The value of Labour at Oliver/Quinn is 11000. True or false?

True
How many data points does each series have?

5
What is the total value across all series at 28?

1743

* * *

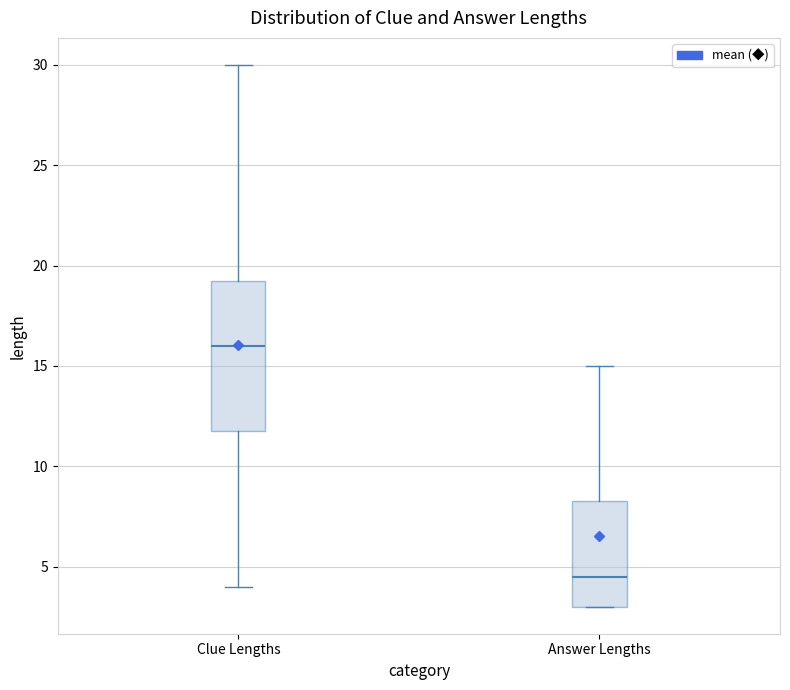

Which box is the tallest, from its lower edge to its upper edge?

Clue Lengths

§ DIRECTIVE
Copy word for word the lines from the one with "Which box is" to the one with "Clue Lengths", including both of those lines.

§ SOLVED PROBLEM
Which box is the tallest, from its lower edge to its upper edge?

Clue Lengths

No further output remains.